Written at the start of this blog, around December 2013.
- A raging perfectionist.
- A workaholic.
- Stressed, anxious, sick all the time.
- People pleaser.
- People fearer.
- Self hater.
Then I had a baby. My perfectionism ramped up to the nth degree and was completely unsustainable. With much urging from my mom, and many many MANY tears, I began to learn how to flow. I’ve even had people tell me that I am really laid back (no comment could shock me more). I think mom knows best though… her word for me: intense.
But I am truly starting to heal. In the years since my kiddos were born, I have come a long way. I am not always wracked with anxiety. At times, I have let good enough BE enough. I have had friends over while the house was messy. I have done the bare minimum, gone out without showering, and not shaven for weeks (and weeks…). I haven’t tried to please every single person in my life. I have braved the world of mommy groups. I have cut myself some slack, allowed myself to sometimes feel good about my mothering. But it really is not enough yet.
Hence this blog. I need some accountability and some structure. Putting it all out in the blogosphere somehow makes me feel like I need to make progress. For real. (Really hoping this works…) :)

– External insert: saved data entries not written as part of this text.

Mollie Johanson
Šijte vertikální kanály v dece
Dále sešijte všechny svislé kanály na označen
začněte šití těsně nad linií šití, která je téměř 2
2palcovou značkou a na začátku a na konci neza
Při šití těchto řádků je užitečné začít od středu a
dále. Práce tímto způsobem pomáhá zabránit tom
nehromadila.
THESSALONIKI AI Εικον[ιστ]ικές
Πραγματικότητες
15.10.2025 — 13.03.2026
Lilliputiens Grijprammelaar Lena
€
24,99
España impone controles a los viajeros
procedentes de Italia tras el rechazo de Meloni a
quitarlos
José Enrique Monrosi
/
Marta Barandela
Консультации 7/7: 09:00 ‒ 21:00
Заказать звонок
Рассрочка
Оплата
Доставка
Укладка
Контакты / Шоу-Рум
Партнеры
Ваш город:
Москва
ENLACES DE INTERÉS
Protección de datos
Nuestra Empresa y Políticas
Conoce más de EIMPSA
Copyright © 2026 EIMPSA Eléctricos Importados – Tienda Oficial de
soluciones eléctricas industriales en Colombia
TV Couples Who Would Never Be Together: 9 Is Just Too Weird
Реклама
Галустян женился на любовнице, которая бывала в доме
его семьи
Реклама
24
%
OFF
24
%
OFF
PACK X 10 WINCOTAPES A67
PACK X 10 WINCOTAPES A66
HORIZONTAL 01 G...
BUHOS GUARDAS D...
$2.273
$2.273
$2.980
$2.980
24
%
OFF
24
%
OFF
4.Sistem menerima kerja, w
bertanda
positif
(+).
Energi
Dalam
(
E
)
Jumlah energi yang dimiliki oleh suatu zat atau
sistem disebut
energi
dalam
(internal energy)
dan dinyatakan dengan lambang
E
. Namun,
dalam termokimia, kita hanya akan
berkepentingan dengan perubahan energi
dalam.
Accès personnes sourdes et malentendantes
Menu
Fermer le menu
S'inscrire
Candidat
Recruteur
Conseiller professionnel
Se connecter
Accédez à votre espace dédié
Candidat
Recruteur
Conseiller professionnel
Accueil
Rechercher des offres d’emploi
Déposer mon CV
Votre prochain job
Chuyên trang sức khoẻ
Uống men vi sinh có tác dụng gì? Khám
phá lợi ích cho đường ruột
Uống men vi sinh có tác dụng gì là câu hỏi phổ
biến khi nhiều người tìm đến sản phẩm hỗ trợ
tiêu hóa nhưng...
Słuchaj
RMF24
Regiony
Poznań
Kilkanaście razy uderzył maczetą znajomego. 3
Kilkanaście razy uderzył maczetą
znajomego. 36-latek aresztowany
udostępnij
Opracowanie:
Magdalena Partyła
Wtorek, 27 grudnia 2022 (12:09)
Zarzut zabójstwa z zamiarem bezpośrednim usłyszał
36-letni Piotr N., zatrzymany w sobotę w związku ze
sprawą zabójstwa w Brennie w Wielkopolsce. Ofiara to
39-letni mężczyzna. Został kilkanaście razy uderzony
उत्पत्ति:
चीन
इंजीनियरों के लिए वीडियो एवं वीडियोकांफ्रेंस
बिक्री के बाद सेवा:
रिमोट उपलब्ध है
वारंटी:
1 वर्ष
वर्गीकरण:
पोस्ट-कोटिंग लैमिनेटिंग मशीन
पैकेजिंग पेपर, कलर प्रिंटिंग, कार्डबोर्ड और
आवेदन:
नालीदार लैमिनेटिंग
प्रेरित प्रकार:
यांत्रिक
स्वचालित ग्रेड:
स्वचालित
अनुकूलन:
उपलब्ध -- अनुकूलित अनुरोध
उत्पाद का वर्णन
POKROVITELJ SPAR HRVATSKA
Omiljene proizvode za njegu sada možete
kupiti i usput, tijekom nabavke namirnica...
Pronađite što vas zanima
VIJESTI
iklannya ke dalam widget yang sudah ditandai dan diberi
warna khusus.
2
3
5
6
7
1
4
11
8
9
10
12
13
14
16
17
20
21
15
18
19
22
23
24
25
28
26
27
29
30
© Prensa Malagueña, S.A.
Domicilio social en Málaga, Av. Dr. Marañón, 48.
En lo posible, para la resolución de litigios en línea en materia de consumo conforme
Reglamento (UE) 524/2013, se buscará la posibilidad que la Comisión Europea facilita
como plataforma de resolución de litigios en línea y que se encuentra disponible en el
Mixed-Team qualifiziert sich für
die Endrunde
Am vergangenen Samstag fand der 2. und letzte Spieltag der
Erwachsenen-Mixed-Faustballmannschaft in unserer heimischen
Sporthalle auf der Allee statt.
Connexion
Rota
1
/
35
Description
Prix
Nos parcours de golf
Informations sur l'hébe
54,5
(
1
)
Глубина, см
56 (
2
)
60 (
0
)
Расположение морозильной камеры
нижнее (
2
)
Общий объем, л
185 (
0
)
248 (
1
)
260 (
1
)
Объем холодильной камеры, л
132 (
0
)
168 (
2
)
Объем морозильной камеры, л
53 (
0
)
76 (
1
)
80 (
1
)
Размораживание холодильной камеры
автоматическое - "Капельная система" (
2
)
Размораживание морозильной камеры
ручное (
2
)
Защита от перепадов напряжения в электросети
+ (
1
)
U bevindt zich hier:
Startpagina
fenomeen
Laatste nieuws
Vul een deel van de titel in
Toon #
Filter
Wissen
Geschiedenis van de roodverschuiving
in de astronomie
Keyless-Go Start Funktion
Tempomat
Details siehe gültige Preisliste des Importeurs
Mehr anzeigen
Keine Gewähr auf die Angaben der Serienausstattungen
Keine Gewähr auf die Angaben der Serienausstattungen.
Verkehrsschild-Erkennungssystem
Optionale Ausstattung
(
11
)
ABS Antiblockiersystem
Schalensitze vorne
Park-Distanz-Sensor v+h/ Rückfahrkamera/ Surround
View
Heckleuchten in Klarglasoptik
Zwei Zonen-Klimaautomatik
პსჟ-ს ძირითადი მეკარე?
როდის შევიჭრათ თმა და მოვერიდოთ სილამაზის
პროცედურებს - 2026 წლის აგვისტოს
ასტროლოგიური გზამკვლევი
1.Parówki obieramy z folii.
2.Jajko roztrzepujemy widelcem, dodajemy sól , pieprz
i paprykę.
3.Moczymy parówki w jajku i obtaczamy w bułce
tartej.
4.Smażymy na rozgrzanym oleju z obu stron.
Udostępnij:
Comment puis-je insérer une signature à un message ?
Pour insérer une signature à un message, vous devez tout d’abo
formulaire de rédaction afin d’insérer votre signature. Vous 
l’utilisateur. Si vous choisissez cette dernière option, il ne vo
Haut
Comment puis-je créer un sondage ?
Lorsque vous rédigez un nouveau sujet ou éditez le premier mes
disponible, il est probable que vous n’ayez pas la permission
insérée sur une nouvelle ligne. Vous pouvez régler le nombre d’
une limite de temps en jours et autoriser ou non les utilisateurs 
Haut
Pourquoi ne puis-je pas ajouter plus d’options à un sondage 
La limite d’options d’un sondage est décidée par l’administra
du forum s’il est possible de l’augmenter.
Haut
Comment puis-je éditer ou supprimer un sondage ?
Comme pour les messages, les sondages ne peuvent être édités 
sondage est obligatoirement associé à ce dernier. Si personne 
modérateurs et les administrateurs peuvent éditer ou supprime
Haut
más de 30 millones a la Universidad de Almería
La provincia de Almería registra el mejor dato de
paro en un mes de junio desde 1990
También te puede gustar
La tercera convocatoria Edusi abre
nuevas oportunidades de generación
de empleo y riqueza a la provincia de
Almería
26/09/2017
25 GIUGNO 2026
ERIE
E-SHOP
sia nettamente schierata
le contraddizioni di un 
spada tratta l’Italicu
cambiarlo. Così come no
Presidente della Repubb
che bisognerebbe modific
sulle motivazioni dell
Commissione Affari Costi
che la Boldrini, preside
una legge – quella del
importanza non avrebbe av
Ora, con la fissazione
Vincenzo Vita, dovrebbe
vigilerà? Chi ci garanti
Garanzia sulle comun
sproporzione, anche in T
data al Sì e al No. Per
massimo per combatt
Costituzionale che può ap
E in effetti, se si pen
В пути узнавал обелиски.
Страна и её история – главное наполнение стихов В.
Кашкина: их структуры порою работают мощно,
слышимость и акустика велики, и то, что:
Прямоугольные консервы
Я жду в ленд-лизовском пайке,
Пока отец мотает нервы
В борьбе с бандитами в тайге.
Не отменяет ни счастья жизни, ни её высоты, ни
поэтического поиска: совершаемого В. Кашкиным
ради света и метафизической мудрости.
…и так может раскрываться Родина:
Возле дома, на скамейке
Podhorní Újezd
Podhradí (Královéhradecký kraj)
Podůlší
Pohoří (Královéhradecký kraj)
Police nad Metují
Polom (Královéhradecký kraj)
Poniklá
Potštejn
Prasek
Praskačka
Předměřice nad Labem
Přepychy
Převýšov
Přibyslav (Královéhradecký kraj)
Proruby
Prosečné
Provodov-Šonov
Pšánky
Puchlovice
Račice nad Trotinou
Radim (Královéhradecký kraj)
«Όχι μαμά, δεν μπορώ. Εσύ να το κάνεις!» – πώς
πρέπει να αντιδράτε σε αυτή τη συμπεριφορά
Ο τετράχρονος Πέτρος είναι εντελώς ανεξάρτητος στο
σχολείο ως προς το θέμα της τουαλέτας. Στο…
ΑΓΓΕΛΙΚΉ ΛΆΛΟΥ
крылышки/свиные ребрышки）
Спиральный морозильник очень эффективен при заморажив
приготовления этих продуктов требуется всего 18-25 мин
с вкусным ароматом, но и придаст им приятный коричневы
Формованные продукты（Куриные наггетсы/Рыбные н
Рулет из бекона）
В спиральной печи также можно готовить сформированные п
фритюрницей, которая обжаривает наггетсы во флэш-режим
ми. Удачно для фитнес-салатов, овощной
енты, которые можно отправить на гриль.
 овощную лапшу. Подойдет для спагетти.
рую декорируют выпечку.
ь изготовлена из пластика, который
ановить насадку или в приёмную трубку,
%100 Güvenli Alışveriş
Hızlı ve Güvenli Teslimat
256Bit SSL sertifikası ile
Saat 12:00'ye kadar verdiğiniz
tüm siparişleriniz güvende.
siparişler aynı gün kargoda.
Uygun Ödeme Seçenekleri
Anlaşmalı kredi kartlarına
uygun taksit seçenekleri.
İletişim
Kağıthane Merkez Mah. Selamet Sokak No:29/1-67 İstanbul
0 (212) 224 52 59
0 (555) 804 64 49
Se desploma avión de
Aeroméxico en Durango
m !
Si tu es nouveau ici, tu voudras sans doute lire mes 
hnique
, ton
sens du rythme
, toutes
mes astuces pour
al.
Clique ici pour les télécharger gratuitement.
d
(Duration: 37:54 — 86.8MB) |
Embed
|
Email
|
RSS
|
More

So yeah. That’s me. Truly any mom. Crazed, worried, trying to cope, hoping to succeed in this role as mother. Trying to figure out what it means to succeed in this role.
What I do have going for me is hope (and tenacity). I know there is a better way, a more authentic way for me to mother. I want to mother the way *I* want to mother. I need to figure out what that is… and then not be too tired to actually do it.
I promise to be totally honest and realistic about my attempts and my failures–and I hope they are enjoyable to read.
Woman, wife, mom, friend, daughter, sister, homemaker, writer, math teacher, choreographer, entrepreneur, book club maker, people helper, Jesus follower, always driven, outgoing homebody, and perpetual idealist.